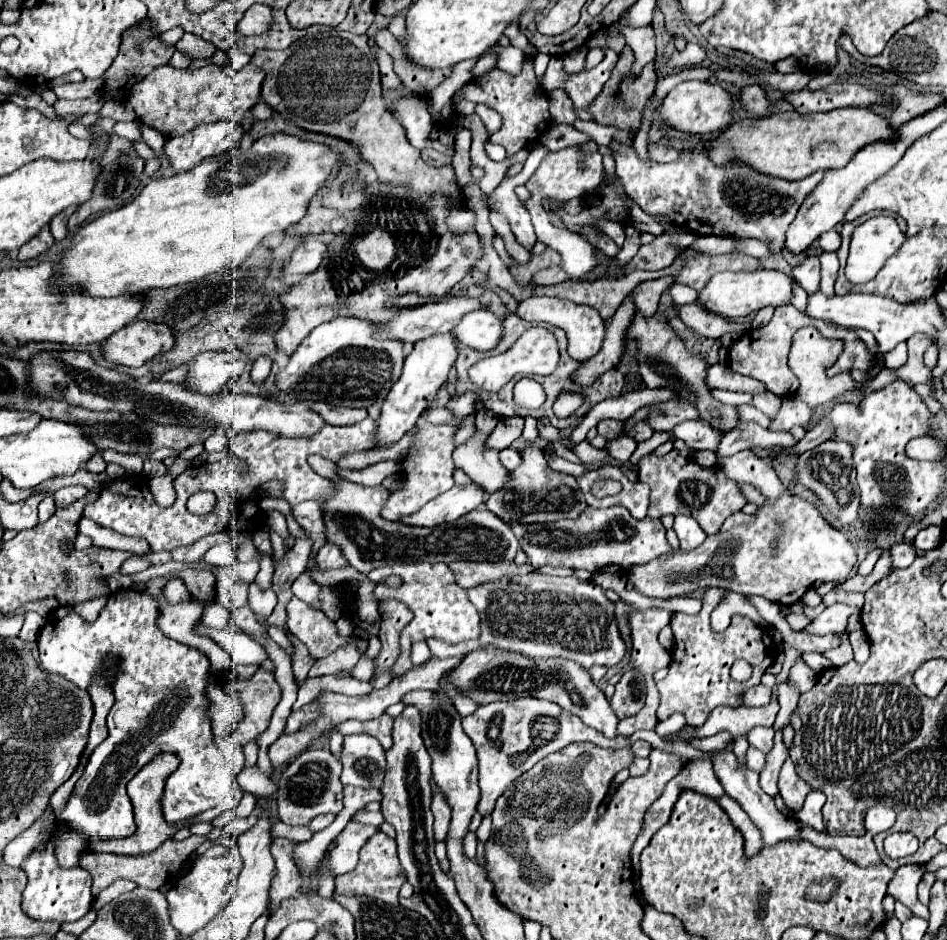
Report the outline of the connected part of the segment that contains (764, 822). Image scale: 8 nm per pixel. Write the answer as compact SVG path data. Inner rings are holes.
M717 751L713 753L711 757L711 763L713 763L713 771L719 779L719 783L723 783L723 789L729 797L733 797L735 801L739 801L739 805L747 811L747 815L751 817L751 821L761 829L763 833L763 841L765 845L775 845L779 841L791 841L791 839L801 839L799 837L799 825L797 821L785 817L783 813L777 811L773 799L763 793L763 789L759 787L759 773L757 771L751 771L749 767L743 767L735 753L733 751Z

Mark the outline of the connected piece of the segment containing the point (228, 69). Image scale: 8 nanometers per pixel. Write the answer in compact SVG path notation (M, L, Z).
M247 63L235 71L231 65L207 65L203 69L173 69L161 65L153 69L145 79L135 83L127 101L133 105L141 123L163 133L165 139L185 135L187 131L213 121L229 121L241 125L243 117L257 105L265 71Z

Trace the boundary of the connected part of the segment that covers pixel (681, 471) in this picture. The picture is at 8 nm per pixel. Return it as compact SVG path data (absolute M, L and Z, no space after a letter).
M677 449L671 453L657 457L657 455L645 455L639 461L639 481L647 483L651 487L651 503L649 503L649 517L663 517L667 513L671 515L691 515L697 519L701 529L707 535L713 535L719 531L723 521L733 515L735 511L741 511L747 499L719 467L703 469L689 457L681 457Z

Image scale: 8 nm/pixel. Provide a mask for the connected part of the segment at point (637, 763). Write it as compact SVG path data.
M635 758L629 766L629 773L631 773L631 777L639 777L639 775L647 773L647 769L649 769L649 758Z

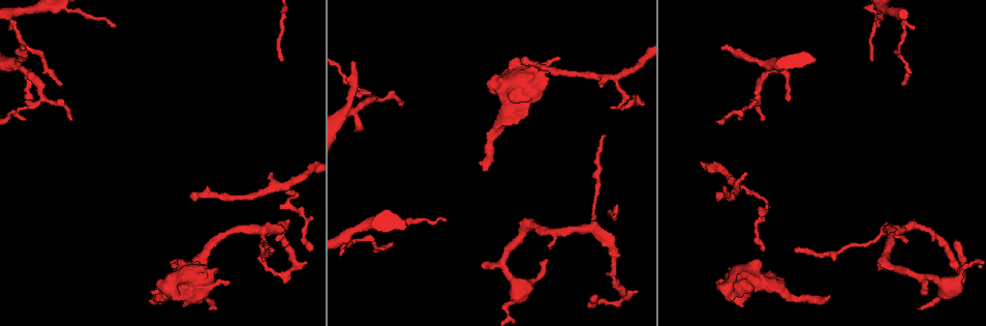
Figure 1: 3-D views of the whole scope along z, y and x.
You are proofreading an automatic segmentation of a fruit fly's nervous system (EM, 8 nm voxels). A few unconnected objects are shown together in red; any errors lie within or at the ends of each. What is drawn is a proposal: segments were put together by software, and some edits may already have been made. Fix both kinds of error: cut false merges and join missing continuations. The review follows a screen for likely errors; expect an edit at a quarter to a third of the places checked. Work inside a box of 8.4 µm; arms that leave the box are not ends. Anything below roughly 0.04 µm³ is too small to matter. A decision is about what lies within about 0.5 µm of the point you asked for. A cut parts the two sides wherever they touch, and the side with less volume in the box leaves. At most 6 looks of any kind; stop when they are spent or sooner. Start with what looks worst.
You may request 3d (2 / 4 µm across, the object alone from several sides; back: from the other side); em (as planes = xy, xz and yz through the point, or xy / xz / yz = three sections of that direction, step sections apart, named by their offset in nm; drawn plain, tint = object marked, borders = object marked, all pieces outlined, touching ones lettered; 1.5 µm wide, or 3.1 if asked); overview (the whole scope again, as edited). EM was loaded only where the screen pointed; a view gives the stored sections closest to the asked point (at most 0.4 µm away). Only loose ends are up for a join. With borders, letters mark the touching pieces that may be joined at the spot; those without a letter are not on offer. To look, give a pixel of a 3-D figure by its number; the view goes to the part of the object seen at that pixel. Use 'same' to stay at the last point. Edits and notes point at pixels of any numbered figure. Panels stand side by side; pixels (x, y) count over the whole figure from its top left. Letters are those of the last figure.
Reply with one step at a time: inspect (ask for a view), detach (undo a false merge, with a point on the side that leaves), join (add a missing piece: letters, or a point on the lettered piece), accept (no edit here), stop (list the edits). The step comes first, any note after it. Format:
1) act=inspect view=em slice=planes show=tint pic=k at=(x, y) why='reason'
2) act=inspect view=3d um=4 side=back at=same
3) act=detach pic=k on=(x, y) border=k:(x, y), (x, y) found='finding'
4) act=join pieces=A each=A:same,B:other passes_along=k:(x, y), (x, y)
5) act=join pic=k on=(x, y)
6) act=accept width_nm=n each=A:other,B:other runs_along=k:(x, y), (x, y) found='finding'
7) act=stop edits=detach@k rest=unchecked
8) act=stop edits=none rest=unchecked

act=inspect view=em slice=xz step=4 show=tint pic=1 at=(717, 284) why='branch stops here'

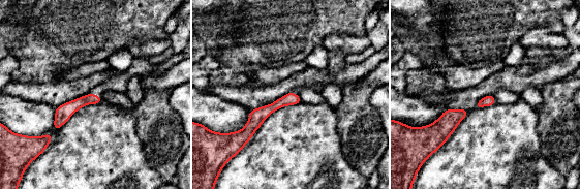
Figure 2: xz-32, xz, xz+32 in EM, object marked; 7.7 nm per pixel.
act=inspect view=em slice=planes show=borders at=same why='cut it another way'

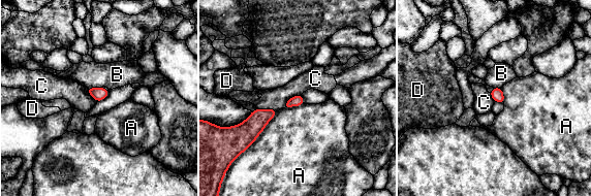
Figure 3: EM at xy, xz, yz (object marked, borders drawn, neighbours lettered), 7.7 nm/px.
act=accept each=A:other,B:other,C:other,D:other border=3:(301, 94), (292, 96), (283, 107) found='no lettered piece goes on from it'

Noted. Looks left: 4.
act=inspect view=3d um=4 pic=1 at=(722, 47) why='free end'

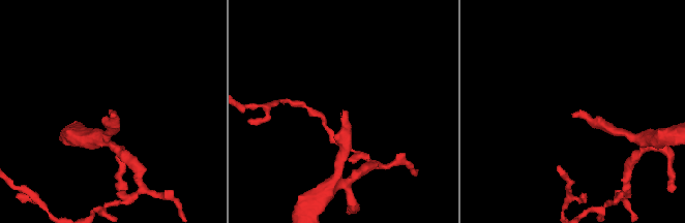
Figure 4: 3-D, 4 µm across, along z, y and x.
act=inspect view=em slice=planes show=tint pic=4 at=(344, 110) why='now the EM'

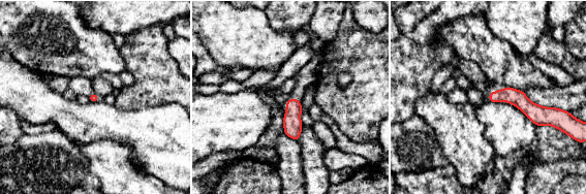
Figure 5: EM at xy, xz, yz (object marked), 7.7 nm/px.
act=inspect view=em slice=planes show=borders at=same

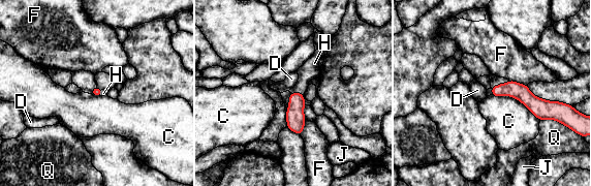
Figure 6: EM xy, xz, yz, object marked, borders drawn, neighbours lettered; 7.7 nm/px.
act=join pieces=H each=C:other,D:other,F:other,H:same,J:other,Q:other found='it goes on there'

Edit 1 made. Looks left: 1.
act=stop edits=join@6 rest=unchecked

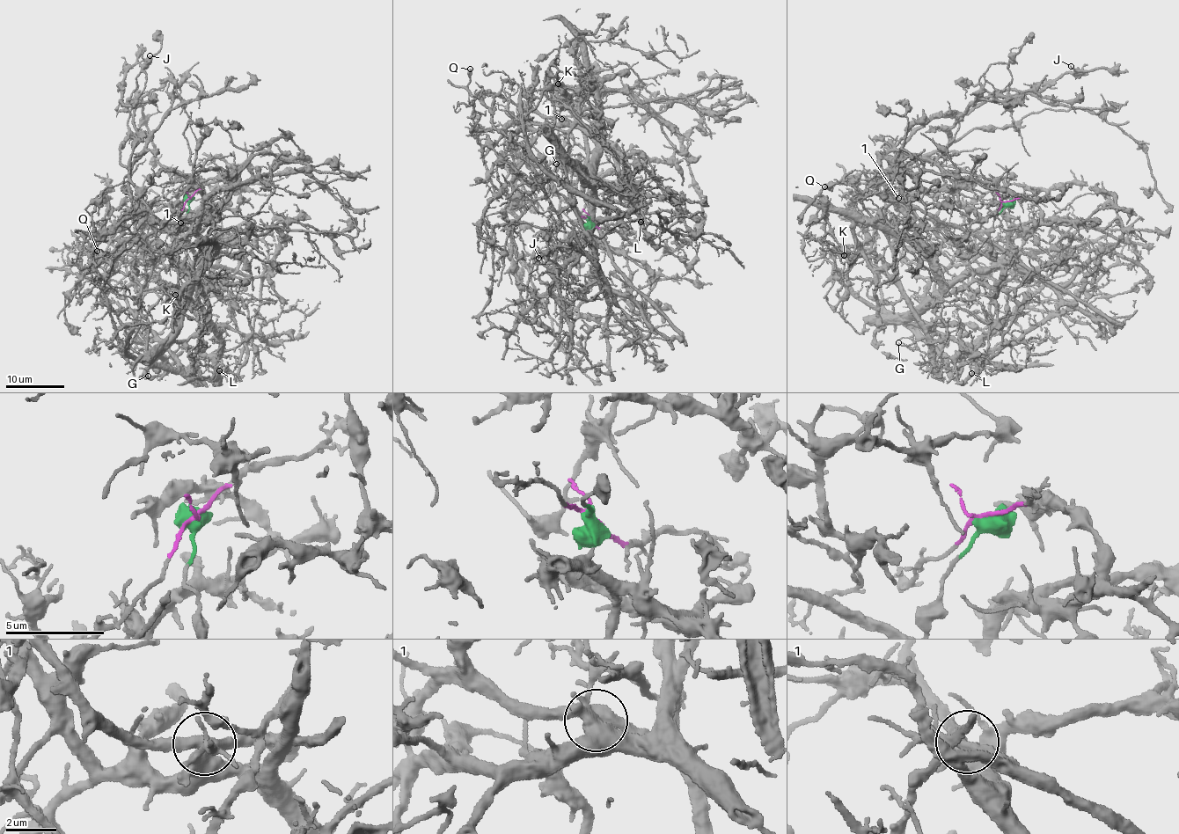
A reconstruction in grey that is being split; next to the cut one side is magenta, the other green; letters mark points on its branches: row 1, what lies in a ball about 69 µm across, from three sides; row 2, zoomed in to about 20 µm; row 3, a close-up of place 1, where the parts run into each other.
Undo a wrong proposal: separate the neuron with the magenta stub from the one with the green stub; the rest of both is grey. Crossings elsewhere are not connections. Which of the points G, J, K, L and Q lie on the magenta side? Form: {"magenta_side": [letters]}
{"magenta_side": ["G", "K", "L"]}

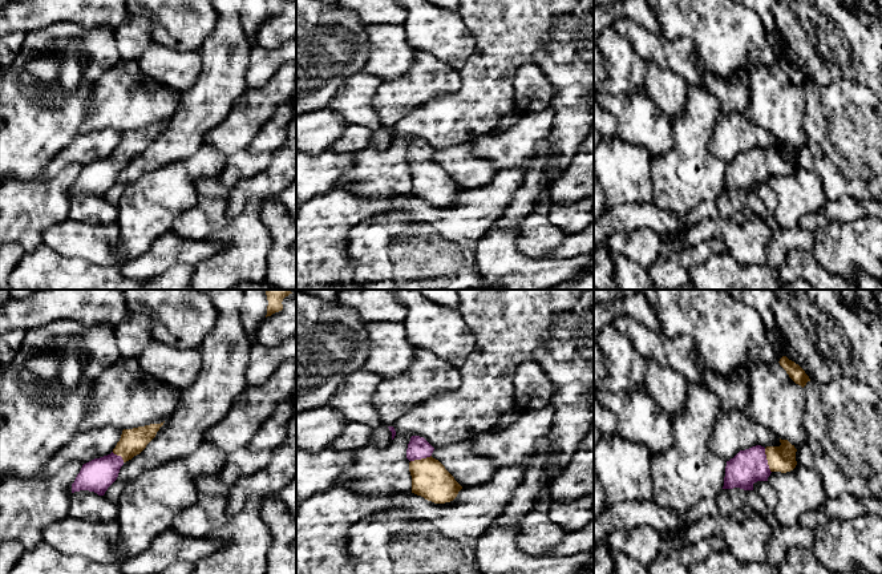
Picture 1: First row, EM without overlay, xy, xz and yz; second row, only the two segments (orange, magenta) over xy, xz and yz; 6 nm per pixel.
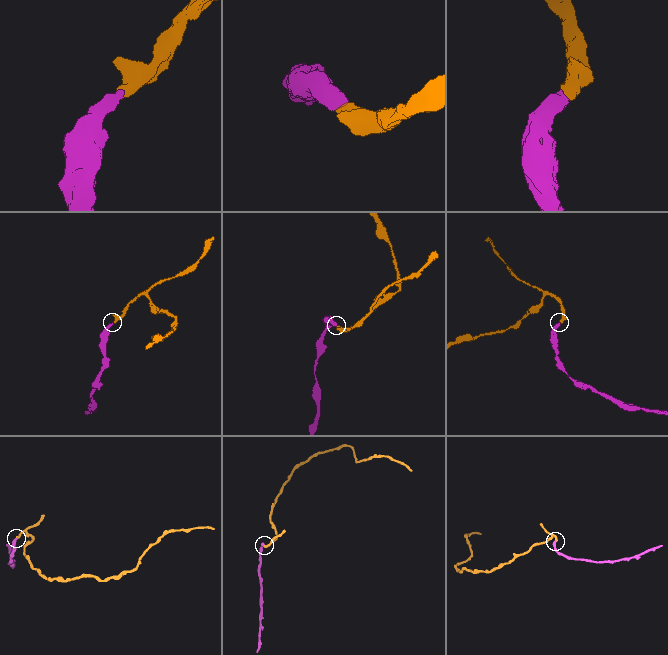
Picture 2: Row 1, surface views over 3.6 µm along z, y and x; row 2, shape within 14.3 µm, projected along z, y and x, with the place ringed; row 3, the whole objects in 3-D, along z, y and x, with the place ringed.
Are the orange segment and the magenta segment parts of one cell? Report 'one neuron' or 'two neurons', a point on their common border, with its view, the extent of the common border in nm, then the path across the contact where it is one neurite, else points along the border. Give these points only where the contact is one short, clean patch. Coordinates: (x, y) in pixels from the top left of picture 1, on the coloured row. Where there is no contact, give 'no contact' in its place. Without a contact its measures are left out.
one neuron | yz (767, 459) | 160 nm | across yz (781, 459), (767, 459), (751, 465)

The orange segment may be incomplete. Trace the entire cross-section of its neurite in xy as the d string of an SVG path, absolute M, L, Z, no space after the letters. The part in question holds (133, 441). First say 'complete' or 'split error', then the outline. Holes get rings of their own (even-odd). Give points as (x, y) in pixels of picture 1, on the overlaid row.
split error | M163 423L124 429L120 441L110 454L82 465L72 484L72 493L89 490L104 496L108 488L117 480L121 466L139 454L155 437L162 425Z

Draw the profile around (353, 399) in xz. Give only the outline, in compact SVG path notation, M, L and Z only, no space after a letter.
M360 369L347 376L329 400L329 407L351 423L371 428L383 425L375 408L373 397L381 376L376 372Z

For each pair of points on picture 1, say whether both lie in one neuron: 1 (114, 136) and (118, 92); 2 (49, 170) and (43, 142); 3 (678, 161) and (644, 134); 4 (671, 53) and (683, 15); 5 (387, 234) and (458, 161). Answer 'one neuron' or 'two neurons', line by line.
1: two neurons
2: two neurons
3: two neurons
4: two neurons
5: two neurons

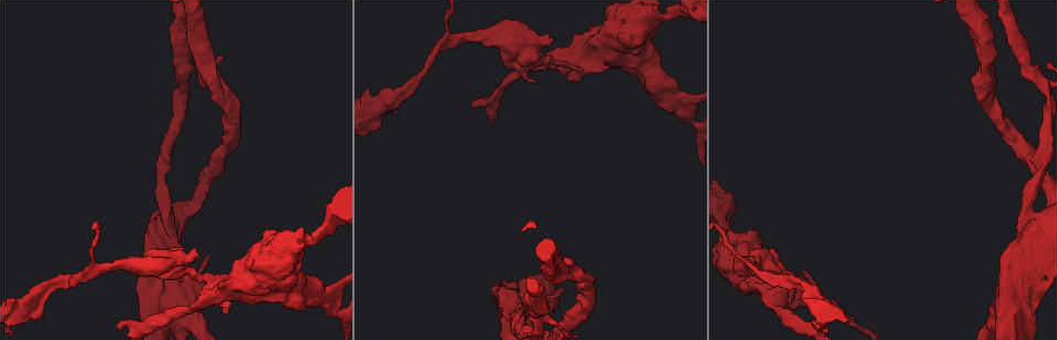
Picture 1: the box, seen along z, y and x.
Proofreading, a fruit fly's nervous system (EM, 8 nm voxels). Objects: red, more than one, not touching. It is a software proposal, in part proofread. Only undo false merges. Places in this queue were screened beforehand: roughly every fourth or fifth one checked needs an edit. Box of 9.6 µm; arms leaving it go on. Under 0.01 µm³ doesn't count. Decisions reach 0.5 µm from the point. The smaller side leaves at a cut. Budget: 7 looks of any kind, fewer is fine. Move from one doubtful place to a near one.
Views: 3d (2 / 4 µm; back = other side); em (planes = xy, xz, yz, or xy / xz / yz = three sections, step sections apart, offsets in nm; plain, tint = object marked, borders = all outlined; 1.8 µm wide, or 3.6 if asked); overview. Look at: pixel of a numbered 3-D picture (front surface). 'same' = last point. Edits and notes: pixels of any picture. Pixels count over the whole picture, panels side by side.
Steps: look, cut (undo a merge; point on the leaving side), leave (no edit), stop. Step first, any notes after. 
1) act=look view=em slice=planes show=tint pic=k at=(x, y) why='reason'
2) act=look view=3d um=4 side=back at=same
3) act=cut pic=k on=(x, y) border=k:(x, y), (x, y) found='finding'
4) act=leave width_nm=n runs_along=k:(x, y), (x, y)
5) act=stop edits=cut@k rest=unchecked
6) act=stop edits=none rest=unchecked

act=look view=3d um=4 side=back pic=1 at=(732, 243) why='sharp bend'

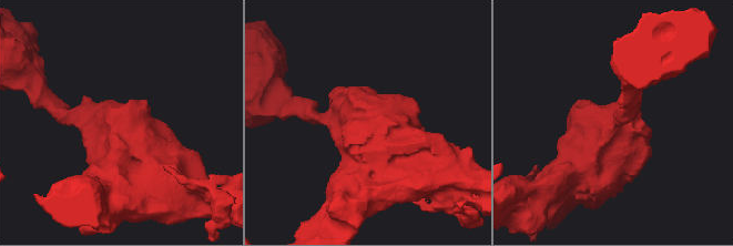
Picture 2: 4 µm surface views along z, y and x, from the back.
act=look view=em um=3.6 slice=planes show=tint pic=2 at=(102, 121)

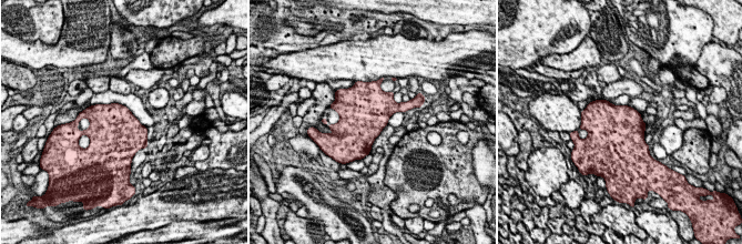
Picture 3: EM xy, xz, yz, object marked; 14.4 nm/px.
act=leave found='all the same neuron'

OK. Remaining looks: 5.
act=look view=3d um=4 pic=1 at=(773, 289) why='three-way junction'

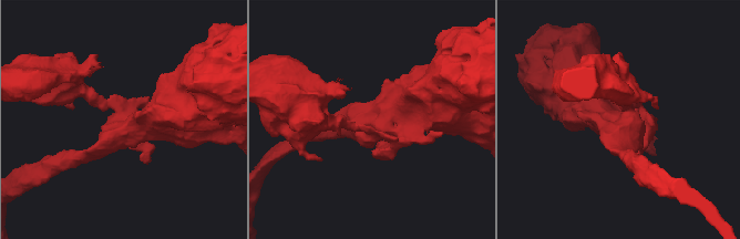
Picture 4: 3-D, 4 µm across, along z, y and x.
act=look view=em um=3.6 slice=planes show=tint pic=4 at=(621, 121) why='now the EM'

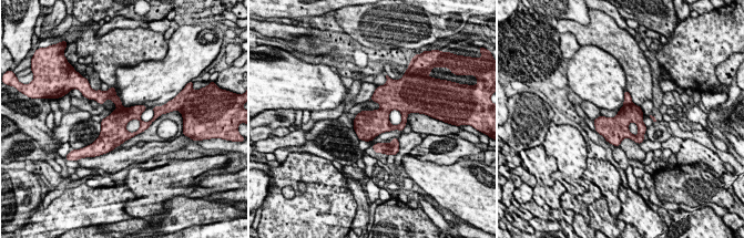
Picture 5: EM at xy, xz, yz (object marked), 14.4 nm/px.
act=cut pic=5 on=(628, 99) border=5:(632, 103), (624, 105) found='two neurons meet here'

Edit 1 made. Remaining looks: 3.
※
_TRY IT_
Please reproduce, exactly as they appear above, the lines from the line containing "Picture 1: the box, seen along z, y and x." up to and including the line containing "Proofreading, a fruit".

_ANSWER TO THIS EXERCISE_
Picture 1: the box, seen along z, y and x.
Proofreading, a fruit fly's nervous system (EM, 8 nm voxels). Objects: red, more than one, not touching. It is a software proposal, in part proofread. Only undo false merges. Places in this queue were screened beforehand: roughly every fourth or fifth one checked needs an edit. Box of 9.6 µm; arms leaving it go on. Under 0.01 µm³ doesn't count. Decisions reach 0.5 µm from the point. The smaller side leaves at a cut. Budget: 7 looks of any kind, fewer is fine. Move from one doubtful place to a near one.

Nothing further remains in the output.